Write out everything in the data from the line containing "Document page, 1500x1125 pixels." down to the end of the data, including both ends.

·····

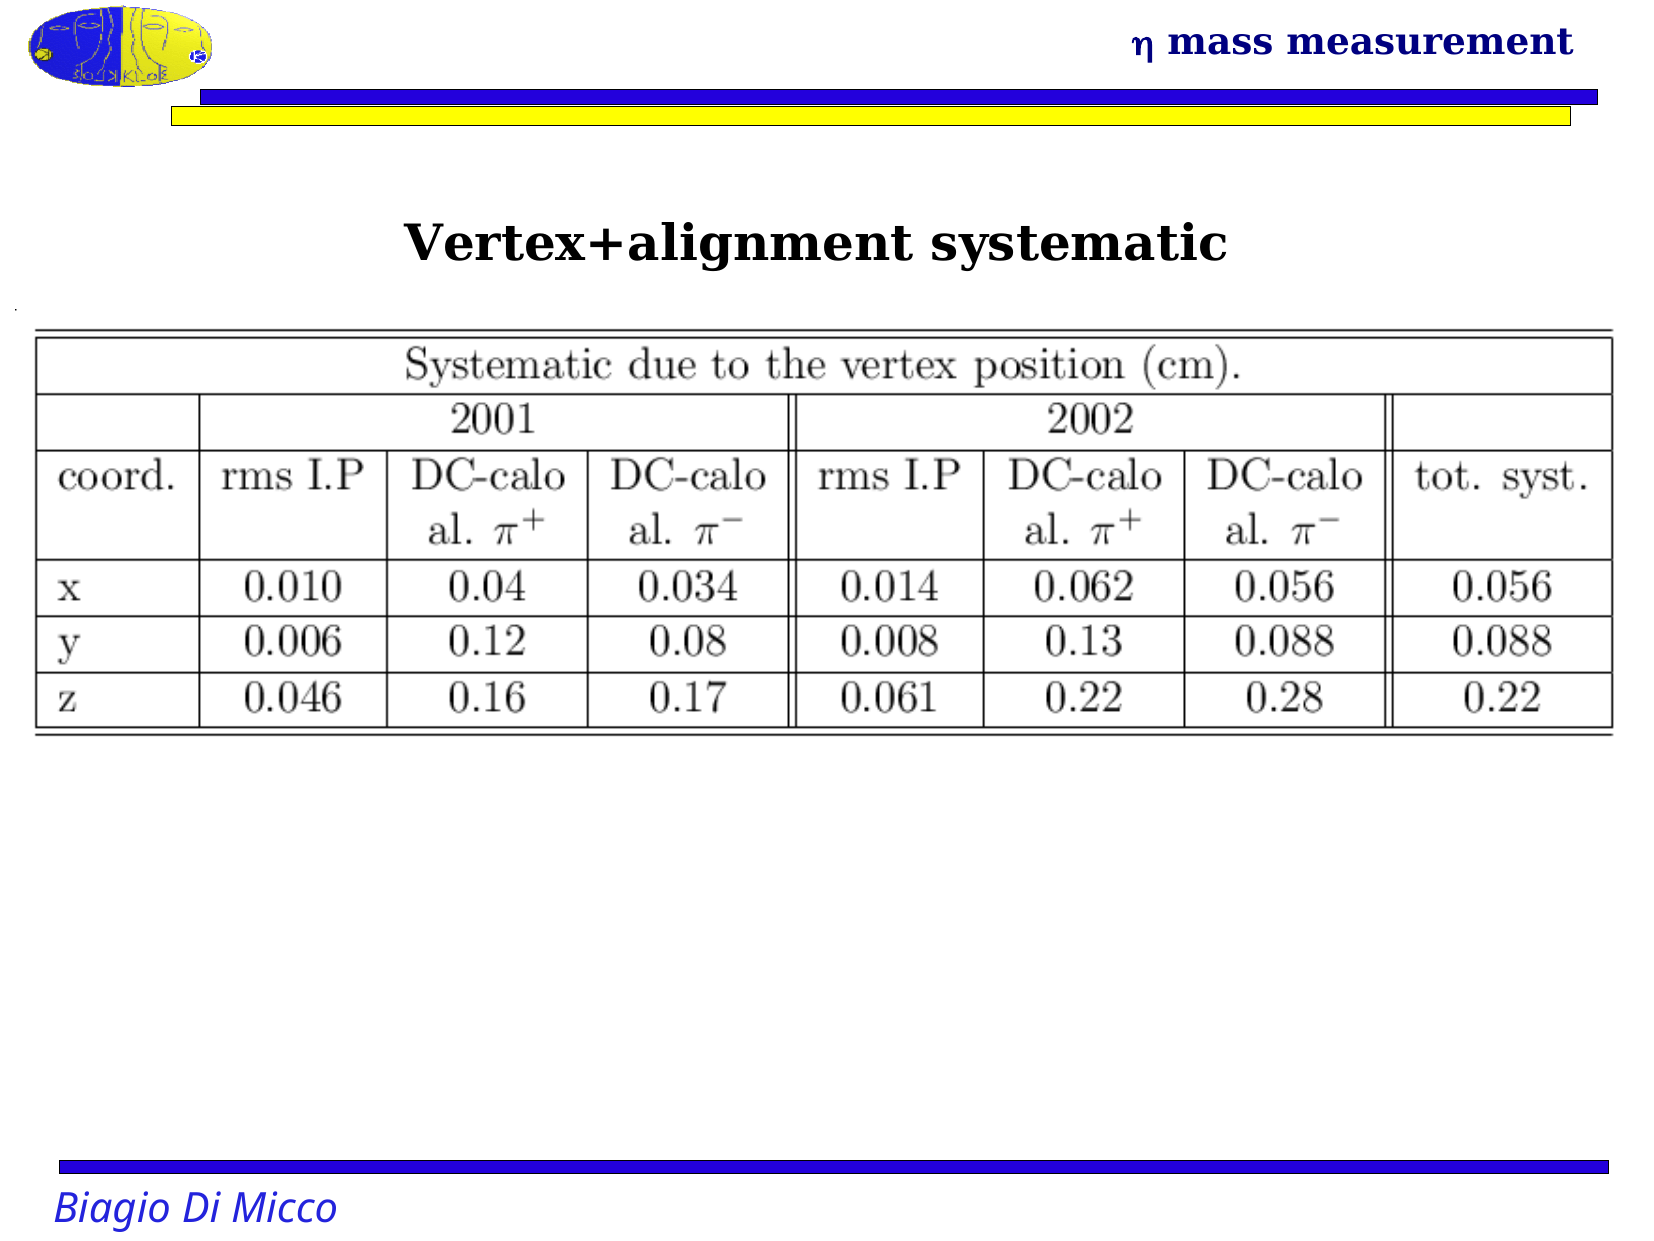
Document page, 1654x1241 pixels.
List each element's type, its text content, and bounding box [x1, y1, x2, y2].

picture [15, 309, 1638, 755]
text_box Vertex+alignment systematic [404, 213, 1267, 273]
picture [20, 2, 220, 89]
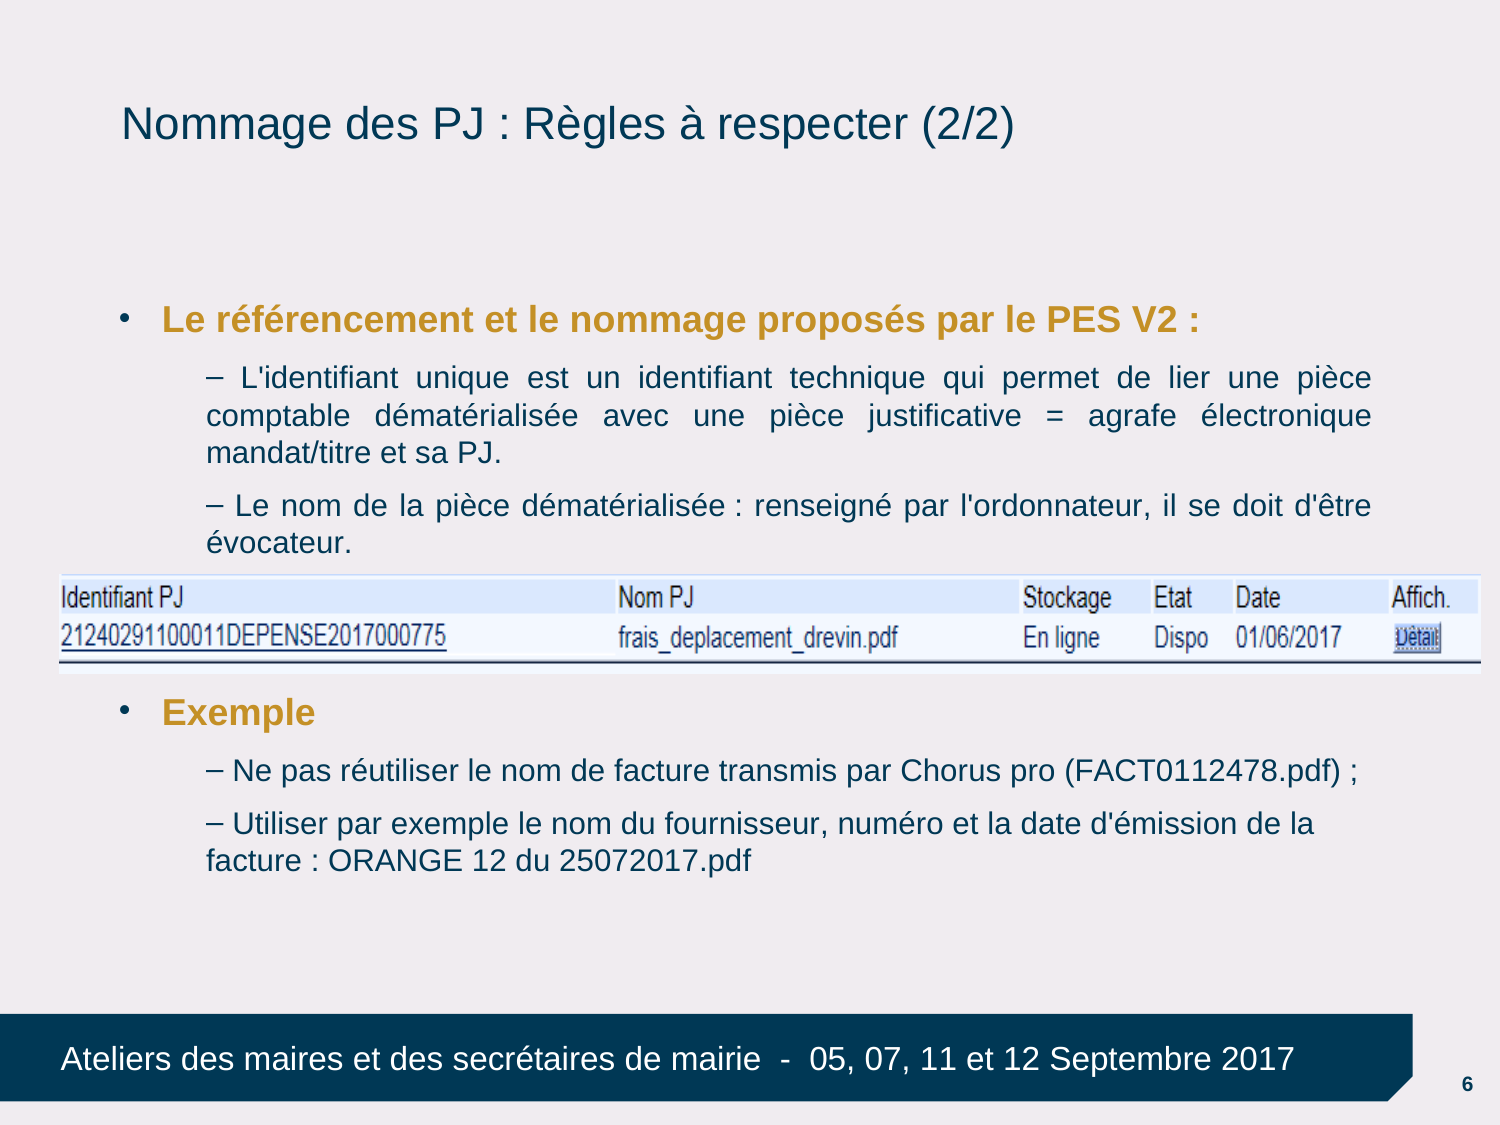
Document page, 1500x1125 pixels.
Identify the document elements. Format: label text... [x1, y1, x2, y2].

·····

* [Reply to the exercise]:
Document page, 1500x1125 pixels.
Identify the document elements. Format: label text... [x1, y1, x2, y2].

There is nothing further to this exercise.